So I am trying to attain the solution to Mathematical Statistics: Exercises and Solutions by Jun Shao Chapter $1$, Exercise $15$:
Let $P$ and $Q$ be two probability field measures on a $\sigma$-field $\mathcal{F}$. Assume that $f=\dfrac{dP}{dv}$ and $g=\dfrac{dQ}{dv}$ exists on a measure $v$ on $\mathcal{F}$. Show that$$\int\vert f-g\vert dv=2\operatorname{sup}\{\vert P(C)-Q(C)\vert:C\in\mathcal{F}\}$$
However, since my recent question was not exactly well received, I decided to try and do this without being allowed the following:
- My previous question (which could possibly help me in some way)
- Any online resources
- I cannot use any calculators
- I will also have to include the restriction that I am forced to upload a picture of all of my work that I did on paper at the end of my proof, to (hopefully) avoid any confusion of me possibly cheating. I am not denying any possibility that I did, in fact, cheat when creating the proof to the other exercise, I am only saying that it is possible that I did cheat, and that is why I am putting the restrictions for creating the proof to this exercise.

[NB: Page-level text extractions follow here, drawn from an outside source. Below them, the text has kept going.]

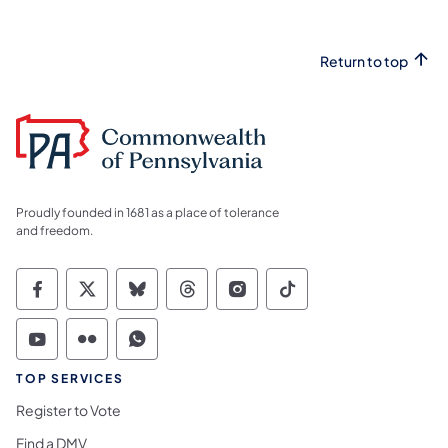
Return to top
Proudly founded in 1681 as a place of tolerance
and freedom.
Commonwealth of Pennsylvania Social Medi
Commonwealth of Pennsylvania Social 
Commonwealth of Pennsylvania So
Commonwealth of Pennsylvan
Commonwealth of Penns
Commonwealth of 
Commonwealth of Pennsylvania Social Medi
Commonwealth of Pennsylvania Social 
Commonwealth of Pennsylvania S
TOP SERVICES
Register to Vote
Find a DMV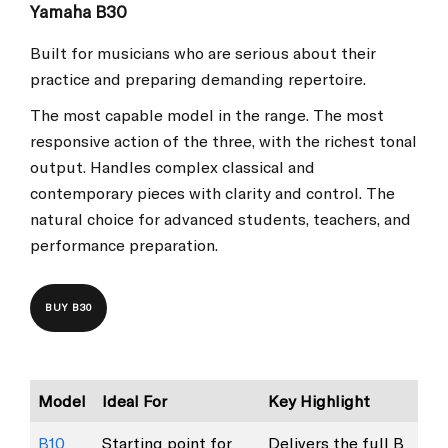
Yamaha B30
Built for musicians who are serious about their
practice and preparing demanding repertoire.
The most capable model in the range. The most
responsive action of the three, with the richest tonal
output. Handles complex classical and
contemporary pieces with clarity and control. The
natural choice for advanced students, teachers, and
performance preparation.
BUY B30
Model
Ideal For
Key Highlight
B10
Starting point for
Delivers the full B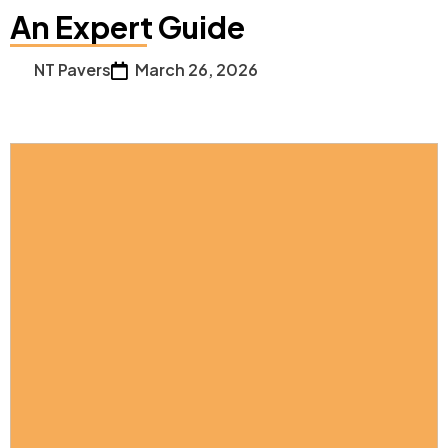
An Expert Guide
NT Pavers
March 26, 2026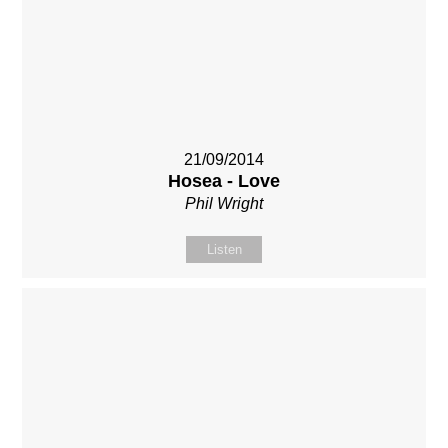
21/09/2014
Hosea - Love
Phil Wright
Listen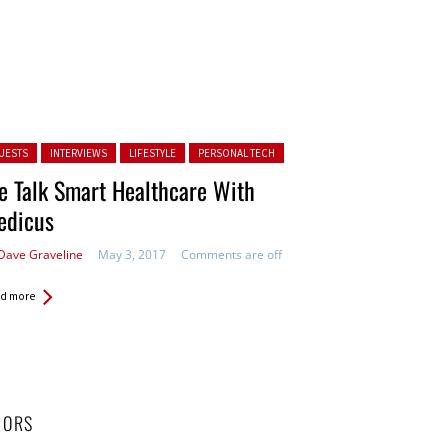
ted in:
UESTS
INTERVIEWS
LIFESTYLE
PERSONAL TECH
 Talk Smart Healthcare With
edicus
Dave Graveline
May 3, 2017
Comments are off
d more
HORS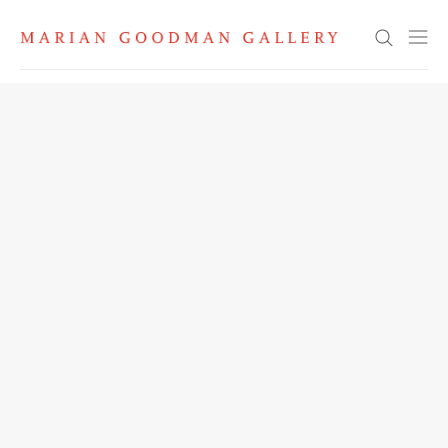
Search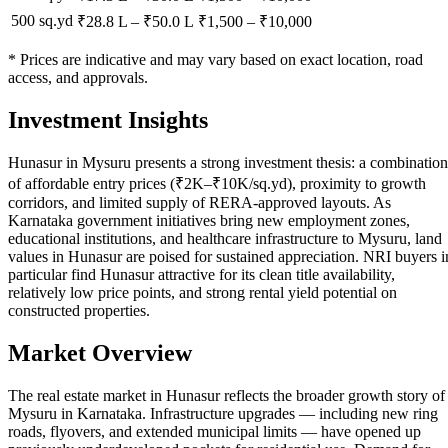
500 sq.yd
₹28.8 L
–
₹50.0 L
₹
1,500
– ₹
10,000
* Prices are indicative and may vary based on exact location, road
access, and approvals.
Investment Insights
Hunasur in Mysuru presents a strong investment thesis: a combination
of affordable entry prices (₹2K–₹10K/sq.yd), proximity to growth
corridors, and limited supply of RERA-approved layouts. As
Karnataka government initiatives bring new employment zones,
educational institutions, and healthcare infrastructure to Mysuru, land
values in Hunasur are poised for sustained appreciation. NRI buyers i
particular find Hunasur attractive for its clean title availability,
relatively low price points, and strong rental yield potential on
constructed properties.
Market Overview
The real estate market in Hunasur reflects the broader growth story of
Mysuru in Karnataka. Infrastructure upgrades — including new ring
roads, flyovers, and extended municipal limits — have opened up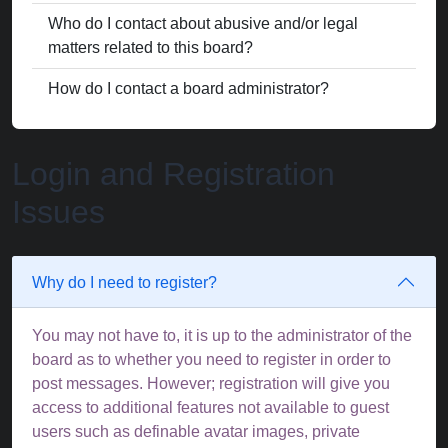
Who do I contact about abusive and/or legal
matters related to this board?
How do I contact a board administrator?
Login and Registration
Issues
Why do I need to register?
You may not have to, it is up to the administrator of the
board as to whether you need to register in order to
post messages. However; registration will give you
access to additional features not available to guest
users such as definable avatar images, private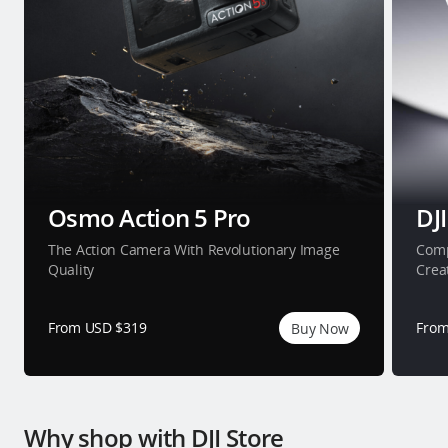
Osmo Action 5 Pro
DJI
The Action Camera With Revolutionary Image
Comp
Quality
Crea
From USD $319
From
Buy Now
Why shop with DJI Store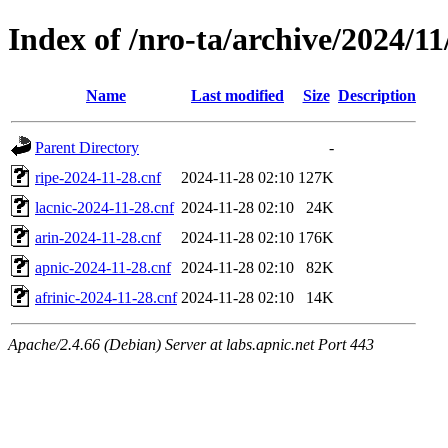
Index of /nro-ta/archive/2024/11
Name
Last modified
Size
Description
Parent Directory
-
ripe-2024-11-28.cnf
2024-11-28 02:10
127K
lacnic-2024-11-28.cnf
2024-11-28 02:10
24K
arin-2024-11-28.cnf
2024-11-28 02:10
176K
apnic-2024-11-28.cnf
2024-11-28 02:10
82K
afrinic-2024-11-28.cnf
2024-11-28 02:10
14K
Apache/2.4.66 (Debian) Server at labs.apnic.net Port 443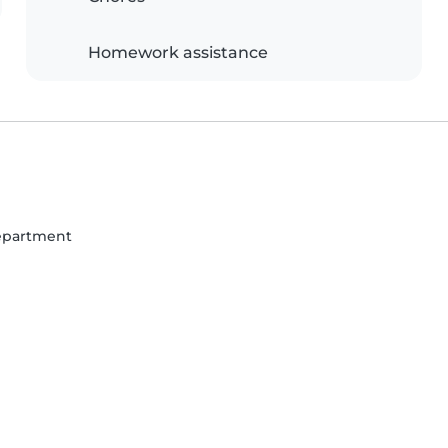
Homework assistance
Department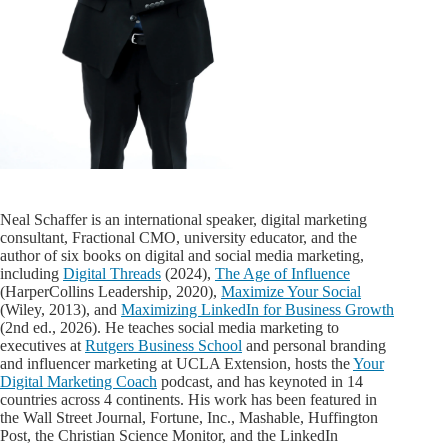
Neal Schaffer is an international speaker, digital marketing
consultant, Fractional CMO, university educator, and the
author of six books on digital and social media marketing,
including
Digital Threads
(2024),
The Age of Influence
(HarperCollins Leadership, 2020),
Maximize Your Social
(Wiley, 2013), and
Maximizing LinkedIn for Business Growth
(2nd ed., 2026). He teaches social media marketing to
executives at
Rutgers Business School
and personal branding
and influencer marketing at UCLA Extension, hosts the
Your
Digital Marketing Coach
podcast, and has keynoted in 14
countries across 4 continents. His work has been featured in
the Wall Street Journal, Fortune, Inc., Mashable, Huffington
Post, the Christian Science Monitor, and the LinkedIn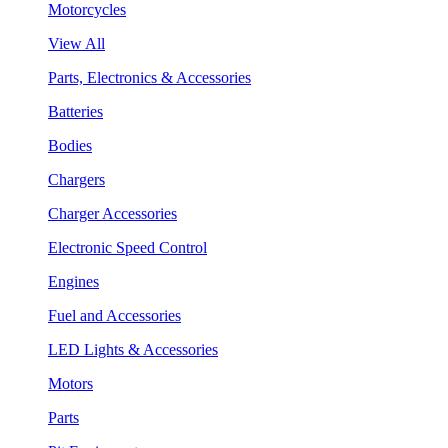
Motorcycles
View All
Parts, Electronics & Accessories
Batteries
Bodies
Chargers
Charger Accessories
Electronic Speed Control
Engines
Fuel and Accessories
LED Lights & Accessories
Motors
Parts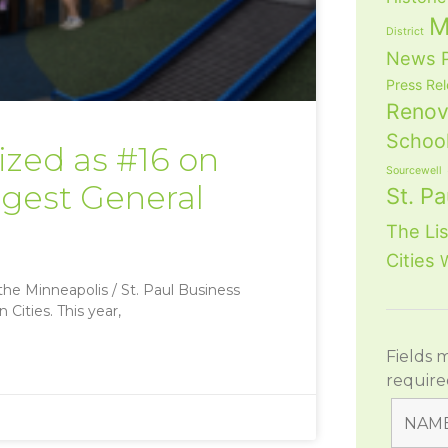
M
District
News
Press Re
Renov
School
zed as #16 on
Sourcewell
argest General
St. Pa
The Lis
Cities
he Minneapolis / St. Paul Business
Cities. This year,
Fields 
require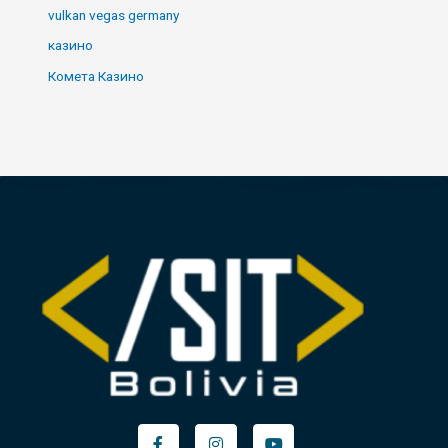
vulkan vegas germany
казино
Комета Казино
Facebook-
Instagram
Youtube
f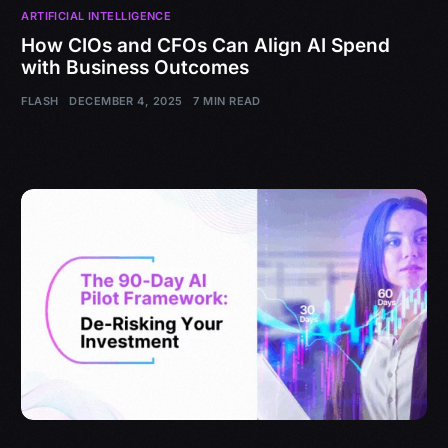
ARTIFICIAL INTELLIGENCE
How CIOs and CFOs Can Align AI Spend
with Business Outcomes
FLASH
DECEMBER 4, 2025
7 MIN READ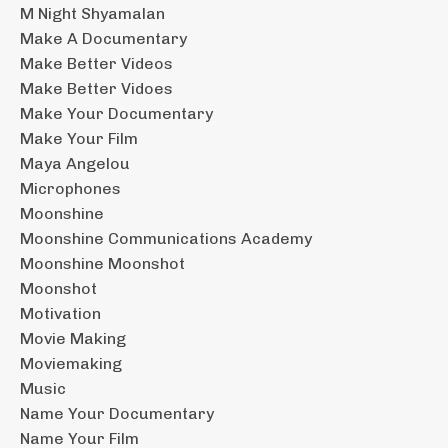
M Night Shyamalan
Make A Documentary
Make Better Videos
Make Better Vidoes
Make Your Documentary
Make Your Film
Maya Angelou
Microphones
Moonshine
Moonshine Communications Academy
Moonshine Moonshot
Moonshot
Motivation
Movie Making
Moviemaking
Music
Name Your Documentary
Name Your Film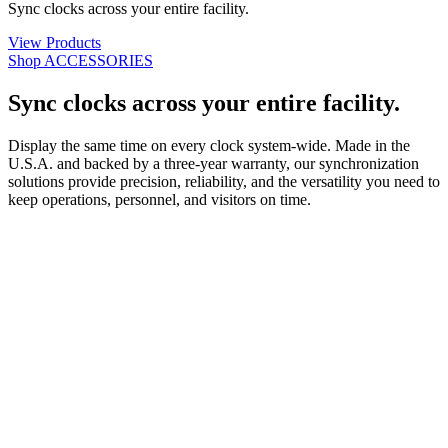
Sync clocks across your entire facility.
View Products
Shop ACCESSORIES
Sync clocks across your entire facility.
Display the same time on every clock system-wide. Made in the
U.S.A. and backed by a three-year warranty, our synchronization
solutions provide precision, reliability, and the versatility you need to
keep operations, personnel, and visitors on time.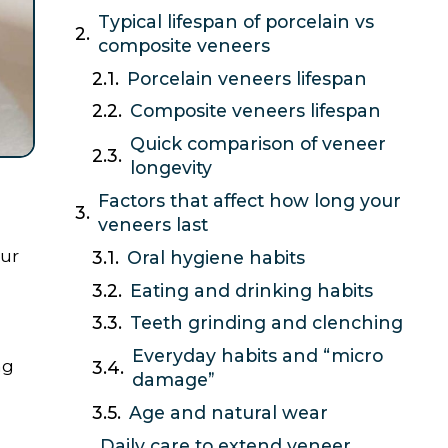
Typical lifespan of porcelain vs
composite veneers
Porcelain veneers lifespan
Composite veneers lifespan
Quick comparison of veneer
longevity
Factors that affect how long your
veneers last
ur
Oral hygiene habits
Eating and drinking habits
Teeth grinding and clenching
Everyday habits and “micro
ng
damage”
Age and natural wear
Daily care to extend veneer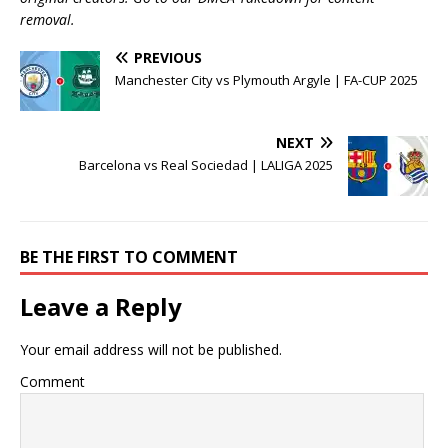
removal.
PREVIOUS
Manchester City vs Plymouth Argyle | FA-CUP 2025
NEXT
Barcelona vs Real Sociedad | LALIGA 2025
BE THE FIRST TO COMMENT
Leave a Reply
Your email address will not be published.
Comment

$$\mathbf{\text{My proof}}$$
Letting $A=\{f\geq g\}$ and $B=\{f\lt g\}$, which implies that $C\cap A,C\cap B$ for any $C\in\mathcal{F}$
$$\implies A,B\in\mathcal{F}$$
$$\implies\int\vert f-g\vert dv=\int_A(f-g)dv+\int_B(g-f)dv$$
$$\therefore=P(A)-Q(A)+P(B)-Q(B)\text{, which is a reference to the original statement}$$
$$\text{since }\int\vert f-g\vert dv=2\operatorname{sup}\{\vert\color{red}{P(C)-Q(C)}\vert:C\in\mathcal{F}\}$$$$\text{which this part can be broken up as }P(A)-Q(A)+P(B)-Q(B)$$
$$\implies\leq\vert P(A)-Q(A)\vert+\vert P(B)-Q(B)\vert$$
$$\text{which is because the absolute value of a number is always}$$$$\text{is always greater than or equal to the original value}$$$$\text{i.e. }\operatorname{abs}(3)=3\text{, }\operatorname{abs}(-3)=3$$$$\therefore\text{ }-3,3\leq3$$$$\therefore[-3,3]\text{ is in the set of }\mathbb{R}\leq3$$
$$\implies\leq2\operatorname{sup}\{\vert P(C)-Q(C)\vert:C\in\mathcal{F}\}$$
$$\text{Since it is implied that }\vert P(A)-Q(A)\vert+\vert P(B)-Q(B)\vert\sim\vert P(C)-Q(C)\vert$$
$$\therefore\text{ For any }C\in\mathcal{F}$$$$\int_C(f-g)dv=\int_{C\cap A}(f-g)dv+\int_{C\cap B}(f-g)dv\leq\int_A(f-g)dv$$
$$\therefore P(C)-Q(C)=\int_{C^c}(g-f)dv\leq\int_B(g-f)dv$$
$$\therefore\implies2[\vert P(C)-Q(C)\vert]\leq\int\vert f-g\vert dv$$
$$\therefore\int\vert f-g\vert dv\geq2\operatorname{sup}\{\vert P(C)-Q(C)\vert:C\in\mathcal{F}\}$$$$\text{Which in turn, proves our original statement in the sense that}$$
$$\int\vert f-g\vert dv\geq2\operatorname{sup}\{\vert P(C)-Q(C)\vert:C\in\mathcal{F}\}$$$$\sim\int\vert f-g\vert dv=2\operatorname{sup}\{\vert P(C)-Q(C)\vert:C\in\mathcal{F}\}$$$$\color{white}{doafwrwerq}\overset{\large\uparrow}{\text{Our original statement that we are trying to prove}}$$
A photo of my proof:
(sorry if it looks horrible/unreadable, IMHO (in my honest opinion) that might be why photos/screenshots probably aren't allowed on the MSE other than it won't turn up/turn up horribly on other devices/browsers)
$$\mathbf{\text{My question}}$$
Is the proof that I have formulated correct, or what could I do to formulate it correctly/formulate it more easily?